[Provided entries Boundary: Start]

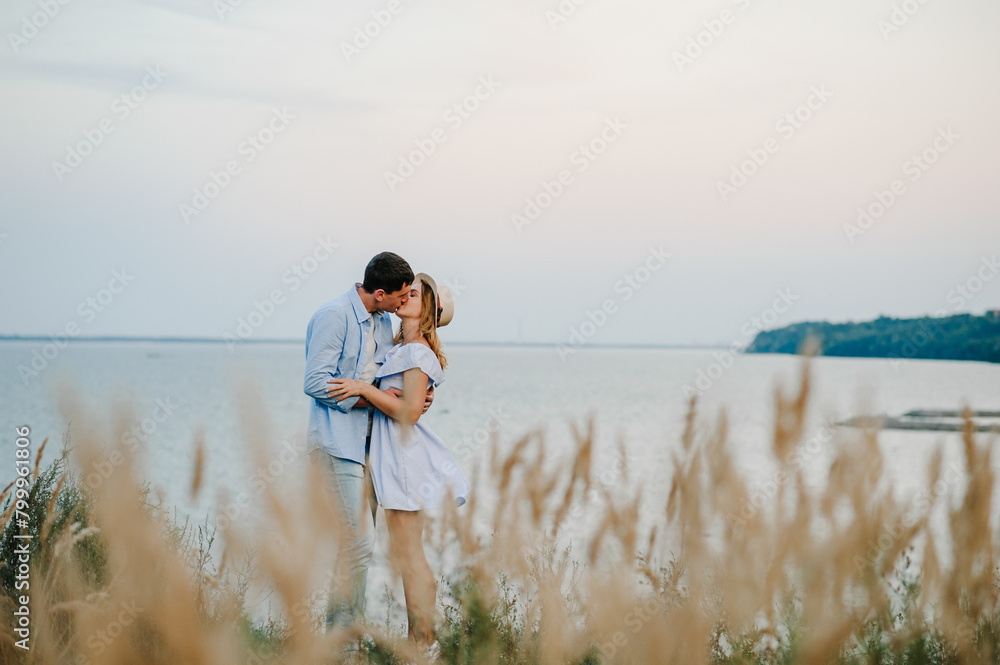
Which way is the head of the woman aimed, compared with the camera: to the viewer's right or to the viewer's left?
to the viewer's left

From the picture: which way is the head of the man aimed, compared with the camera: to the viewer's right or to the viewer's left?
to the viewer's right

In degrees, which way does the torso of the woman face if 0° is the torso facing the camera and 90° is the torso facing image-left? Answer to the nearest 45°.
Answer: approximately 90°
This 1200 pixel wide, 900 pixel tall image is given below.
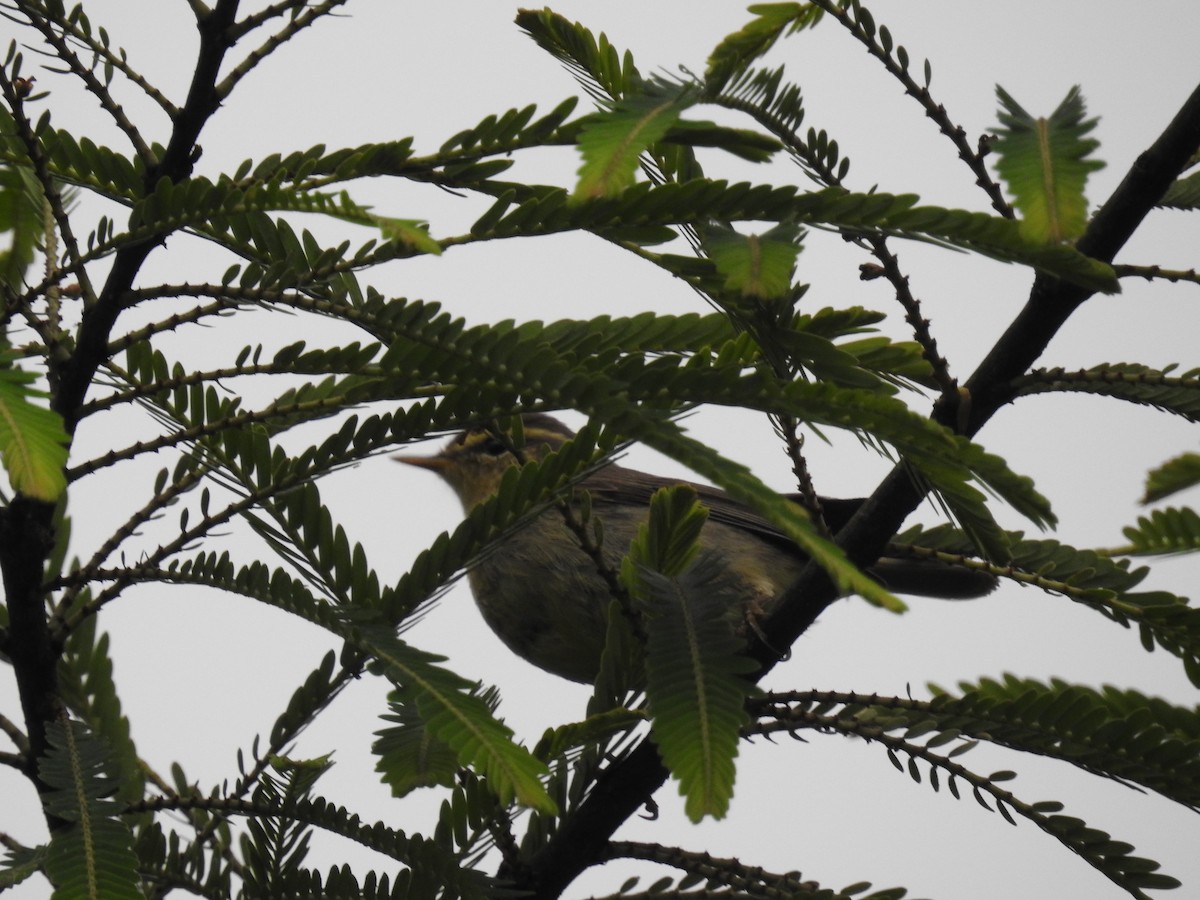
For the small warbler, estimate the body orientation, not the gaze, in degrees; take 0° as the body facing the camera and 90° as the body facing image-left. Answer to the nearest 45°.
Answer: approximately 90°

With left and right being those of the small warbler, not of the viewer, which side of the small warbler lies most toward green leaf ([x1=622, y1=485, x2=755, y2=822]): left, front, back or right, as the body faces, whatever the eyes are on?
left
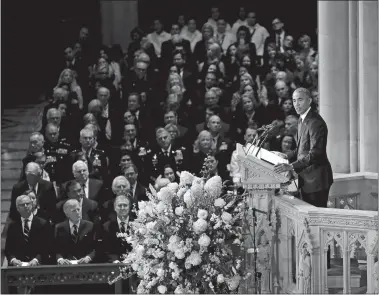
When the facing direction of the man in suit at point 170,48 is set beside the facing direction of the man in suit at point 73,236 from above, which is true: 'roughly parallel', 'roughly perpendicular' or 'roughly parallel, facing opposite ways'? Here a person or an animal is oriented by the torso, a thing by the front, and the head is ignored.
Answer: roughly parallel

[Provided entries Boundary: End]
[Provided entries Boundary: Start]

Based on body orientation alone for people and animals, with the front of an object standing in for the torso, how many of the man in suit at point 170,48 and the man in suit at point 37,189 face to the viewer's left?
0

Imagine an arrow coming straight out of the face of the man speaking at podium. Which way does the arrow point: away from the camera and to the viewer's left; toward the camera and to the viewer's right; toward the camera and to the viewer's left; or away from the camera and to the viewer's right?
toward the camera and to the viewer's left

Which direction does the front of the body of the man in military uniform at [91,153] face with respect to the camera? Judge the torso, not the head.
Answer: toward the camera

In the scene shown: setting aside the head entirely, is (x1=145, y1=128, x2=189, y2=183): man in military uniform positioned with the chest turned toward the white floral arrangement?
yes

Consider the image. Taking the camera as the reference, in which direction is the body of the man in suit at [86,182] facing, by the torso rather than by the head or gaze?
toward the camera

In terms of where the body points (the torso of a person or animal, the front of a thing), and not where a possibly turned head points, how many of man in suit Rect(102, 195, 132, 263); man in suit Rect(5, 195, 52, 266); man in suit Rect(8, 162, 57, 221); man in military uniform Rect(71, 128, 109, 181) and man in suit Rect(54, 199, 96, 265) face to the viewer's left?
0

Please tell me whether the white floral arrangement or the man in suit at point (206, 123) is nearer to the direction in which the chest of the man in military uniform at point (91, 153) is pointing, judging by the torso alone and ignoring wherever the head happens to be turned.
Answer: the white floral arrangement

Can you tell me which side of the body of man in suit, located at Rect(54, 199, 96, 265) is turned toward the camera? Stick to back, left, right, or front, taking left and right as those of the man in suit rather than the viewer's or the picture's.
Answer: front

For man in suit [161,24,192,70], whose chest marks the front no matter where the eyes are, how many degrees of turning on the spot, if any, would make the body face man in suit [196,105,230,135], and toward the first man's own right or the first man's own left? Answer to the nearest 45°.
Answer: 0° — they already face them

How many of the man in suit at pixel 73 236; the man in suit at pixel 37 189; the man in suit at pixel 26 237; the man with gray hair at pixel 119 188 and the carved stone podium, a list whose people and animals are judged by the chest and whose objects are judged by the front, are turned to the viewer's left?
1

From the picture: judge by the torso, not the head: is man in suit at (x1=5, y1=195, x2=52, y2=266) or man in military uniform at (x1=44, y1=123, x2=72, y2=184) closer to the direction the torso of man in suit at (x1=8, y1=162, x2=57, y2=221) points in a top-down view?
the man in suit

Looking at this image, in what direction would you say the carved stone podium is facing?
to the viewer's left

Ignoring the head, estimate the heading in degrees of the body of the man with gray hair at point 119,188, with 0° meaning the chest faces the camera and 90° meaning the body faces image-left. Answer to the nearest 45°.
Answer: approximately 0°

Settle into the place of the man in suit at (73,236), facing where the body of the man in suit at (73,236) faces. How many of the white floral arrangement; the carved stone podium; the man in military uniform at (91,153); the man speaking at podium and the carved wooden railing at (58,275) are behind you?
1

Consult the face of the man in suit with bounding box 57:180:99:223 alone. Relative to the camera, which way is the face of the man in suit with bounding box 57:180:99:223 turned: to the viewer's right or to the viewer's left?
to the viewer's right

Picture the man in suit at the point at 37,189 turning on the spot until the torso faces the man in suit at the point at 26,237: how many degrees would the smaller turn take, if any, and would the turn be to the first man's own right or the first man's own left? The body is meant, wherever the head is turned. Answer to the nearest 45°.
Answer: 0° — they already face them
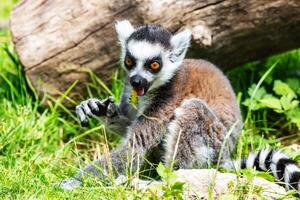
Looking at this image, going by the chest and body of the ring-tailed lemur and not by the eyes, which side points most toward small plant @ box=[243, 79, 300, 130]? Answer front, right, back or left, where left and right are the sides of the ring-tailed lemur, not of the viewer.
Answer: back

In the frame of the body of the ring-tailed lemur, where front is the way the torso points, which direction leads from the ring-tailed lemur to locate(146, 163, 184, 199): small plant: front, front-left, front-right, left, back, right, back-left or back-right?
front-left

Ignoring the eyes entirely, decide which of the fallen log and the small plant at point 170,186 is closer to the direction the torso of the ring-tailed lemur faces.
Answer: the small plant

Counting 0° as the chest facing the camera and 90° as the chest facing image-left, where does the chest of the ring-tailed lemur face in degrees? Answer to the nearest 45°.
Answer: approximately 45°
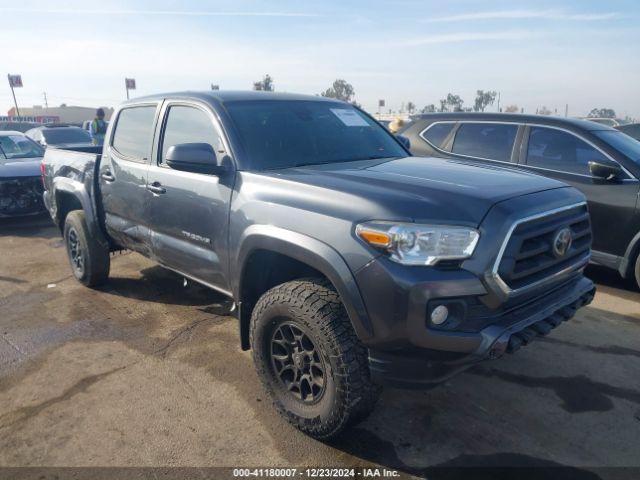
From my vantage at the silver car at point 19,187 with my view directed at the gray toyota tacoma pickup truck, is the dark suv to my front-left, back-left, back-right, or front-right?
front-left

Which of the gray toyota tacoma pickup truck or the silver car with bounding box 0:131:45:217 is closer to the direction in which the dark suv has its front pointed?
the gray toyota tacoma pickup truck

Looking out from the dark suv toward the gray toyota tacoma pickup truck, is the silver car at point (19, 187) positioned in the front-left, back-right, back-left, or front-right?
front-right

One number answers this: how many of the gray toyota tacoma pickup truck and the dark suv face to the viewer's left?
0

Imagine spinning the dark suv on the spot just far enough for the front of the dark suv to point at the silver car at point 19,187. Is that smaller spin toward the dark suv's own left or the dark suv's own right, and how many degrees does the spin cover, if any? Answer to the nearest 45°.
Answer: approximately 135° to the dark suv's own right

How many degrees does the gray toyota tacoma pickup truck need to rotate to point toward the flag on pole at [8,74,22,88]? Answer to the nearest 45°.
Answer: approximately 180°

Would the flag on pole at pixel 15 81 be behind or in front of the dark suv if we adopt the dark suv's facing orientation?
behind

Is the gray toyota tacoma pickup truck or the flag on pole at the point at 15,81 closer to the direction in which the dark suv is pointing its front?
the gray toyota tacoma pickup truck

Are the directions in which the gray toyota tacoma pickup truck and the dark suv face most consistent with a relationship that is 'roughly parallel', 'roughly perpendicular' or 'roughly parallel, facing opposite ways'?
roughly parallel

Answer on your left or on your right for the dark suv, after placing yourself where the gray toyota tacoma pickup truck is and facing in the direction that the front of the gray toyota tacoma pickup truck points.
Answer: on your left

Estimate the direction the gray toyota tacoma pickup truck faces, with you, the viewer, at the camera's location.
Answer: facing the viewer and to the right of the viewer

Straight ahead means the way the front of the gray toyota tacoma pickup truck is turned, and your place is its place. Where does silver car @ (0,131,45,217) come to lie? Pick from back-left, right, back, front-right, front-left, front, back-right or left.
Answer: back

[Provided entries Boundary: End]
[Provided entries Boundary: Start]

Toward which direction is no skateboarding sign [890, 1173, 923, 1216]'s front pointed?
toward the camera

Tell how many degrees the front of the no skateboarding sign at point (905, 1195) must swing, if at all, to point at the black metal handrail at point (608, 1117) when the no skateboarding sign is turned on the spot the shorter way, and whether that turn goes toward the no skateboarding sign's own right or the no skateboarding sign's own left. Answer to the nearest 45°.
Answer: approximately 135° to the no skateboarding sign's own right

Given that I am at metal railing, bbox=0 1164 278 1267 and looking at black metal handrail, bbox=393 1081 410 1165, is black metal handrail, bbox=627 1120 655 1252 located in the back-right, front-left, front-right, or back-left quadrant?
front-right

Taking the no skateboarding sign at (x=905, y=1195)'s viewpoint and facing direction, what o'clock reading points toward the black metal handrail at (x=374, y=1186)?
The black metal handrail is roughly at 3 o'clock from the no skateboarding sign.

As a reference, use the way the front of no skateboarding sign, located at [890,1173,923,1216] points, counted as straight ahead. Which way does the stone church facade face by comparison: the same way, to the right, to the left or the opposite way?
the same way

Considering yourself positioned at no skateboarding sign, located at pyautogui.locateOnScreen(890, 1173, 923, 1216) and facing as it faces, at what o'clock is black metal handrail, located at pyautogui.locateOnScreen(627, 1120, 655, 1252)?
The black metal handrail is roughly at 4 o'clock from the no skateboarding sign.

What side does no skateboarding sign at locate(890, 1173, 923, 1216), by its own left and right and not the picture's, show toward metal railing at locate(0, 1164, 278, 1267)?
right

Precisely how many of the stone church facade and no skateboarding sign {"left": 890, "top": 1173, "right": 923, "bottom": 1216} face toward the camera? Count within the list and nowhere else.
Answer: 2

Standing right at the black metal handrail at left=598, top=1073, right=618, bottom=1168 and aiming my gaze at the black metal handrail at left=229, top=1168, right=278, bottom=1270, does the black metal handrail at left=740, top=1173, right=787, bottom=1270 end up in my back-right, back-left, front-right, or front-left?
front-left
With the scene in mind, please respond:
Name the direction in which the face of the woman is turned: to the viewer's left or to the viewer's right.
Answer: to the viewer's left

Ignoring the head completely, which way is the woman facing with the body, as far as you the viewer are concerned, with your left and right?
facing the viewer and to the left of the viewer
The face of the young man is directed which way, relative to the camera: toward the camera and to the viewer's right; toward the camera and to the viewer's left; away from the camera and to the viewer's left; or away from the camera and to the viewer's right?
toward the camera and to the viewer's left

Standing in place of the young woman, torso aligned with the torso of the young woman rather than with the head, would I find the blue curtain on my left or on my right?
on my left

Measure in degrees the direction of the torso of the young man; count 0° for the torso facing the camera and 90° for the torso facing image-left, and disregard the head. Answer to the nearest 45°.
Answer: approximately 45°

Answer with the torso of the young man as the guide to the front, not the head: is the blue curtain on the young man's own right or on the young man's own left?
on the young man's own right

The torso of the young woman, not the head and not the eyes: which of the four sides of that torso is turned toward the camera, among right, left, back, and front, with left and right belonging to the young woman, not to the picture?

[Provided entries Boundary: End]

Task item: Reproduce the material starting at the line that contains "In terms of" and ending at the line that contains "Answer: front", with "military uniform" updated to "army uniform" and nothing else altered.

Solution below:
In terms of where the body points (the torso of a person or animal, the front of a thing), and not where a possibly turned head points, how many of man in suit Rect(102, 195, 132, 263); man in suit Rect(5, 195, 52, 266); man in suit Rect(8, 162, 57, 221); man in army uniform Rect(71, 128, 109, 181) and man in suit Rect(54, 199, 96, 265) face to the viewer's left?
0

Please tell me whether the white floral arrangement or the man in suit at point (206, 123) is nearer to the direction in which the chest of the man in army uniform at point (91, 153) is pointing, judging by the torso alone and ignoring wherever the head happens to be turned.
Answer: the white floral arrangement

Can you tell me which side of the body of man in suit, located at Rect(54, 199, 96, 265) is turned toward the camera? Stick to back, left, right, or front, taking left and right as those of the man in suit rather than the viewer's or the picture's.
Answer: front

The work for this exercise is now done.